**Source information**
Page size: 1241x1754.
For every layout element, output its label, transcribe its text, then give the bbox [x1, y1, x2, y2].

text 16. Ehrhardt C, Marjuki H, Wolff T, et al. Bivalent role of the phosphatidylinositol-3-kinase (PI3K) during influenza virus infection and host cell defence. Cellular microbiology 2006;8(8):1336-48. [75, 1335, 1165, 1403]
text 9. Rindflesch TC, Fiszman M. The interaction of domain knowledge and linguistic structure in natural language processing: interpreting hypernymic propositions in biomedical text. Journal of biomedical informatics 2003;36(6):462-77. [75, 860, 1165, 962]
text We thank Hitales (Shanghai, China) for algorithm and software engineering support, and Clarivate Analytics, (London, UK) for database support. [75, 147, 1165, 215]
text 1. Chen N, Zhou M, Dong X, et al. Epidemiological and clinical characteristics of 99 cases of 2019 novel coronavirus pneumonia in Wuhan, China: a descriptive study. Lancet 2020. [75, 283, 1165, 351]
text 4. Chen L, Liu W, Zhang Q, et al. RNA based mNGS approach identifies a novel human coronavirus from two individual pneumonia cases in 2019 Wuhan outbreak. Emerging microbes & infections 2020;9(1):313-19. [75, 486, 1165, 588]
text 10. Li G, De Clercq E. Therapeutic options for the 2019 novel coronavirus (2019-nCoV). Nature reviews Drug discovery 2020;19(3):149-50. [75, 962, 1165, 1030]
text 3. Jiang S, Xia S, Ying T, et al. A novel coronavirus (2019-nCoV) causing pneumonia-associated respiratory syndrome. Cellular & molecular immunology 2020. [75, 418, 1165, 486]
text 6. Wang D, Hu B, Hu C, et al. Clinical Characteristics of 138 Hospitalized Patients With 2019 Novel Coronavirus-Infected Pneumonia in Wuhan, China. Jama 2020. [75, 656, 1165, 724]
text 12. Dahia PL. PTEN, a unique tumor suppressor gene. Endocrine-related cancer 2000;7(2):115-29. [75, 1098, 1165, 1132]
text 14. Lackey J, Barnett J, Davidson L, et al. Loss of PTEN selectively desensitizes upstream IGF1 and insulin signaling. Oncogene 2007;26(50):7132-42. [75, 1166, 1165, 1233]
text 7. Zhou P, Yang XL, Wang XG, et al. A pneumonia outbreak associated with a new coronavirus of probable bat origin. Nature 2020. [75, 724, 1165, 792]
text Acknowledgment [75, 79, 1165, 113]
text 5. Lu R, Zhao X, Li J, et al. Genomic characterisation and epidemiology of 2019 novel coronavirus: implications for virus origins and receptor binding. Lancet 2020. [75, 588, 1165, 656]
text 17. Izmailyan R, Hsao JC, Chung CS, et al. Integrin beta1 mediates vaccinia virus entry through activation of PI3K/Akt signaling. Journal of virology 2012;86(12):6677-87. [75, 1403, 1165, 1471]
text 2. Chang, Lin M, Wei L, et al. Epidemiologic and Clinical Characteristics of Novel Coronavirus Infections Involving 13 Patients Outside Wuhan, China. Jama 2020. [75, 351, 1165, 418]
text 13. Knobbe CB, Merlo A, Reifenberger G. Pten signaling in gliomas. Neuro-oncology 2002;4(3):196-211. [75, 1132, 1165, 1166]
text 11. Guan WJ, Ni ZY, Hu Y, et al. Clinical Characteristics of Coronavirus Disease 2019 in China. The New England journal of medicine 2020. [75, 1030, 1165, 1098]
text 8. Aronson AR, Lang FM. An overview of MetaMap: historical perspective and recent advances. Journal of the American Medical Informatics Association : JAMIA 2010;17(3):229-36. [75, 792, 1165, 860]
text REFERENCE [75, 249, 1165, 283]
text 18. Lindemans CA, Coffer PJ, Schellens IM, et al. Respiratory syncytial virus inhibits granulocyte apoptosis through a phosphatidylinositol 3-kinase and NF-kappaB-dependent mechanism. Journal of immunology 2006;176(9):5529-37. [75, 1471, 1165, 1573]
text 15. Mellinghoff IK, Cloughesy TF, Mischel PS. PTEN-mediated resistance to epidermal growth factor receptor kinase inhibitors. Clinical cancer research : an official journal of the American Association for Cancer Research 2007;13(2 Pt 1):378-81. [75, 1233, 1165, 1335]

**What needs to be done**
Repeat the records above exactly, with nothing left out.

**Answer section**
Page size: 1241x1754.
For every layout element, output its label, transcribe its text, then give the bbox [x1, y1, x2, y2].

text 16. Ehrhardt C, Marjuki H, Wolff T, et al. Bivalent role of the phosphatidylinositol-3-kinase (PI3K) during influenza virus infection and host cell defence. Cellular microbiology 2006;8(8):1336-48. [75, 1335, 1165, 1403]
text 9. Rindflesch TC, Fiszman M. The interaction of domain knowledge and linguistic structure in natural language processing: interpreting hypernymic propositions in biomedical text. Journal of biomedical informatics 2003;36(6):462-77. [75, 860, 1165, 962]
text We thank Hitales (Shanghai, China) for algorithm and software engineering support, and Clarivate Analytics, (London, UK) for database support. [75, 147, 1165, 215]
text 1. Chen N, Zhou M, Dong X, et al. Epidemiological and clinical characteristics of 99 cases of 2019 novel coronavirus pneumonia in Wuhan, China: a descriptive study. Lancet 2020. [75, 283, 1165, 351]
text 4. Chen L, Liu W, Zhang Q, et al. RNA based mNGS approach identifies a novel human coronavirus from two individual pneumonia cases in 2019 Wuhan outbreak. Emerging microbes & infections 2020;9(1):313-19. [75, 486, 1165, 588]
text 10. Li G, De Clercq E. Therapeutic options for the 2019 novel coronavirus (2019-nCoV). Nature reviews Drug discovery 2020;19(3):149-50. [75, 962, 1165, 1030]
text 3. Jiang S, Xia S, Ying T, et al. A novel coronavirus (2019-nCoV) causing pneumonia-associated respiratory syndrome. Cellular & molecular immunology 2020. [75, 418, 1165, 486]
text 6. Wang D, Hu B, Hu C, et al. Clinical Characteristics of 138 Hospitalized Patients With 2019 Novel Coronavirus-Infected Pneumonia in Wuhan, China. Jama 2020. [75, 656, 1165, 724]
text 12. Dahia PL. PTEN, a unique tumor suppressor gene. Endocrine-related cancer 2000;7(2):115-29. [75, 1098, 1165, 1132]
text 14. Lackey J, Barnett J, Davidson L, et al. Loss of PTEN selectively desensitizes upstream IGF1 and insulin signaling. Oncogene 2007;26(50):7132-42. [75, 1166, 1165, 1233]
text 7. Zhou P, Yang XL, Wang XG, et al. A pneumonia outbreak associated with a new coronavirus of probable bat origin. Nature 2020. [75, 724, 1165, 792]
text Acknowledgment [75, 79, 1165, 113]
text 5. Lu R, Zhao X, Li J, et al. Genomic characterisation and epidemiology of 2019 novel coronavirus: implications for virus origins and receptor binding. Lancet 2020. [75, 588, 1165, 656]
text 17. Izmailyan R, Hsao JC, Chung CS, et al. Integrin beta1 mediates vaccinia virus entry through activation of PI3K/Akt signaling. Journal of virology 2012;86(12):6677-87. [75, 1403, 1165, 1471]
text 2. Chang, Lin M, Wei L, et al. Epidemiologic and Clinical Characteristics of Novel Coronavirus Infections Involving 13 Patients Outside Wuhan, China. Jama 2020. [75, 351, 1165, 418]
text 13. Knobbe CB, Merlo A, Reifenberger G. Pten signaling in gliomas. Neuro-oncology 2002;4(3):196-211. [75, 1132, 1165, 1166]
text 11. Guan WJ, Ni ZY, Hu Y, et al. Clinical Characteristics of Coronavirus Disease 2019 in China. The New England journal of medicine 2020. [75, 1030, 1165, 1098]
text 8. Aronson AR, Lang FM. An overview of MetaMap: historical perspective and recent advances. Journal of the American Medical Informatics Association : JAMIA 2010;17(3):229-36. [75, 792, 1165, 860]
text REFERENCE [75, 249, 1165, 283]
text 18. Lindemans CA, Coffer PJ, Schellens IM, et al. Respiratory syncytial virus inhibits granulocyte apoptosis through a phosphatidylinositol 3-kinase and NF-kappaB-dependent mechanism. Journal of immunology 2006;176(9):5529-37. [75, 1471, 1165, 1573]
text 15. Mellinghoff IK, Cloughesy TF, Mischel PS. PTEN-mediated resistance to epidermal growth factor receptor kinase inhibitors. Clinical cancer research : an official journal of the American Association for Cancer Research 2007;13(2 Pt 1):378-81. [75, 1233, 1165, 1335]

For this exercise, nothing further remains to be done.